··· Given text ···

FORWARD ARTS FOUNDATION: When did you start writing poetry and what drew you into it? Please talk about your development as a writer of poetry. Tell us when you first felt you were a poet and how it went from there.

OCEAN VUONG: Though I was the first member of my immediate family to be able to read or write, I’ve been around the oral tradition of poetry since I was born — particularly through my grandmother. Even when I was in my mother’s womb poems were spoken to me. And they were very complex, wild, and imaginative works, replete with rich musical and associative intricacies. Throughout my childhood, the blank walls in our apartment in Hartford became a blank canvas on which these stories came to life. Through song and speech, they made a tangible personal and historical lineage that informed the way I think and write. I began to write in earnest after my grandmother passed away in 2008 — at first preserving her folk songs, before turning to the opposite page and giving my own hand a try right next to hers.

··· Records provided ···

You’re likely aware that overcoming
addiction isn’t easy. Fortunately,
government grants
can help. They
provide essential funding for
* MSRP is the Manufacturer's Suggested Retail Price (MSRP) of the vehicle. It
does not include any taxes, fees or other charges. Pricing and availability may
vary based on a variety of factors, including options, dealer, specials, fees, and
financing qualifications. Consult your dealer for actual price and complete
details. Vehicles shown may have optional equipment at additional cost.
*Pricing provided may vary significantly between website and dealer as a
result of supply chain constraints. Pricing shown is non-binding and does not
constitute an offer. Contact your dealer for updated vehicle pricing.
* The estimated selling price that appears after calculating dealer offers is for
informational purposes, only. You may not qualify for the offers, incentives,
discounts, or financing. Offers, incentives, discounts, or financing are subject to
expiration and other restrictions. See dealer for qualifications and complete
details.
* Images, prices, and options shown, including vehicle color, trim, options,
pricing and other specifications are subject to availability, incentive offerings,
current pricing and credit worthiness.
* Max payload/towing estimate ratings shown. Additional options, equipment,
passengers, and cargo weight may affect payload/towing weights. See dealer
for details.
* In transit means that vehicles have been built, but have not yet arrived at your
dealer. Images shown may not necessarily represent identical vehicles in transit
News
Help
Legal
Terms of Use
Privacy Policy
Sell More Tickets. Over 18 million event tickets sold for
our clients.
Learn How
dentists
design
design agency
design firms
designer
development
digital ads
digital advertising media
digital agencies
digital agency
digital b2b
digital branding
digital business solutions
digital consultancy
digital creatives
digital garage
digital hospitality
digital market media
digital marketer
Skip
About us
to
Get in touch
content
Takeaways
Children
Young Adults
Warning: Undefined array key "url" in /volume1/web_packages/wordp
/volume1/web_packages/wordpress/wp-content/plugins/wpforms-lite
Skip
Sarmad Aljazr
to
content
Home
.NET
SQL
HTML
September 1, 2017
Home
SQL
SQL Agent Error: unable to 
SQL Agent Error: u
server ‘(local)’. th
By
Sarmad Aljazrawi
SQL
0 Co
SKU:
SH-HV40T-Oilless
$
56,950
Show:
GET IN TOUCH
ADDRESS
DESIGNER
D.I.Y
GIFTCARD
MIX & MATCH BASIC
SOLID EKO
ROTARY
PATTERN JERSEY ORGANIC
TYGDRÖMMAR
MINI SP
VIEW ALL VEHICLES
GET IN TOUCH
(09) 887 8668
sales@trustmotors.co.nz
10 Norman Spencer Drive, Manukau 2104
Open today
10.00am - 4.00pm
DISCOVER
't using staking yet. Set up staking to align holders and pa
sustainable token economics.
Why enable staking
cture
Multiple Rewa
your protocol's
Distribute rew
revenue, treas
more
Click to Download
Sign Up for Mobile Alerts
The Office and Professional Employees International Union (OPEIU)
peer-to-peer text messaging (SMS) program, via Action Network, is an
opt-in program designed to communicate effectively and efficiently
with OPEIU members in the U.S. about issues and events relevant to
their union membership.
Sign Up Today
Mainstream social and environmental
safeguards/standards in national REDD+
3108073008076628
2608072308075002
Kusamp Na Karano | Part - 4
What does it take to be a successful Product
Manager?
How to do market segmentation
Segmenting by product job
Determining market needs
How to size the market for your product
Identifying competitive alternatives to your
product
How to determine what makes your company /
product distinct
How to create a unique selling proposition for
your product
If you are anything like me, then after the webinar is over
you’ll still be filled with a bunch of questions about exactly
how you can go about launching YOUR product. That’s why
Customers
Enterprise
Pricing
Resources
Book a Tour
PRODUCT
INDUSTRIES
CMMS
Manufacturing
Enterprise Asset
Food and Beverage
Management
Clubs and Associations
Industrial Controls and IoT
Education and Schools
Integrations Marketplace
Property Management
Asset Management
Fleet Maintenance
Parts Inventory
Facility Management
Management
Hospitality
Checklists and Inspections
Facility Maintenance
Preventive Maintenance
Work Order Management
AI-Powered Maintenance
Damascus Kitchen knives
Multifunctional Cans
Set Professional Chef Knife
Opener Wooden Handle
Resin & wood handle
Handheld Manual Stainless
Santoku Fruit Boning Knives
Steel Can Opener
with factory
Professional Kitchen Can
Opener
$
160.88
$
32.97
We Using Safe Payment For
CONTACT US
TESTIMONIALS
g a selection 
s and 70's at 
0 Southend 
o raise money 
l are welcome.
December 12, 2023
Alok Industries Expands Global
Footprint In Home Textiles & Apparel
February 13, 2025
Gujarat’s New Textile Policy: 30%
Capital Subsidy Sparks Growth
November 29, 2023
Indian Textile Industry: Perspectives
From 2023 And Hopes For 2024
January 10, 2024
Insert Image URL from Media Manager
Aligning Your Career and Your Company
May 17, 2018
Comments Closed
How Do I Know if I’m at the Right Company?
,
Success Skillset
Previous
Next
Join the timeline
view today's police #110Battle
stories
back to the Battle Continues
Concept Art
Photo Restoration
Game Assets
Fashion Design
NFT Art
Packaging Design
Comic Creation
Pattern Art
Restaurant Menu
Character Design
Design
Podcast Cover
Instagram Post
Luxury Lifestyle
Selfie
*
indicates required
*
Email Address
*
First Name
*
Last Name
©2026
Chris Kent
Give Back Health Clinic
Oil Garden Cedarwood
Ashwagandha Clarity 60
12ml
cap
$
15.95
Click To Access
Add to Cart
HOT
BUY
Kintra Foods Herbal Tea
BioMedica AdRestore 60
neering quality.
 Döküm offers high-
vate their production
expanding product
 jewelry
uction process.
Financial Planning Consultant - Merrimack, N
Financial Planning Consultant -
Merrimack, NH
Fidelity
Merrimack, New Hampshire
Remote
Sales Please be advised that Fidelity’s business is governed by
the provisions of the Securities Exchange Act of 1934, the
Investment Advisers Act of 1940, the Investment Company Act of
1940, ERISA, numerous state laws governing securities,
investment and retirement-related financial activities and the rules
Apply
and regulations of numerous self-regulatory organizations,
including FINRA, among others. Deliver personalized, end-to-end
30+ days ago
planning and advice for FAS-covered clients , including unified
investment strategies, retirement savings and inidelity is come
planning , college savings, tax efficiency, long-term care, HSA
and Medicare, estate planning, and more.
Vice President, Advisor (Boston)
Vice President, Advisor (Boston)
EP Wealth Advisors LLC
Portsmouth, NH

···

• **To do**
• a. Extract the passage of the interview from "OCEAN VUONG: Though" up to and including "next to hers.".
• b. In the records, from the first line up to and including the line with "constitute an offer.", swap "dealer" for "retailer" and give back only those lines, otherwise unchanged.
The interview and the records are separate and unrelated material.

• **Answer set**
• a.
OCEAN VUONG: Though I was the first member of my immediate family to be able to read or write, I’ve been around the oral tradition of poetry since I was born — particularly through my grandmother. Even when I was in my mother’s womb poems were spoken to me. And they were very complex, wild, and imaginative works, replete with rich musical and associative intricacies. Throughout my childhood, the blank walls in our apartment in Hartford became a blank canvas on which these stories came to life. Through song and speech, they made a tangible personal and historical lineage that informed the way I think and write. I began to write in earnest after my grandmother passed away in 2008 — at first preserving her folk songs, before turning to the opposite page and giving my own hand a try right next to hers.

• b.
You’re likely aware that overcoming
addiction isn’t easy. Fortunately,
government grants
can help. They
provide essential funding for
* MSRP is the Manufacturer's Suggested Retail Price (MSRP) of the vehicle. It
does not include any taxes, fees or other charges. Pricing and availability may
vary based on a variety of factors, including options, retailer, specials, fees, and
financing qualifications. Consult your retailer for actual price and complete
details. Vehicles shown may have optional equipment at additional cost.
*Pricing provided may vary significantly between website and retailer as a
result of supply chain constraints. Pricing shown is non-binding and does not
constitute an offer. Contact your retailer for updated vehicle pricing.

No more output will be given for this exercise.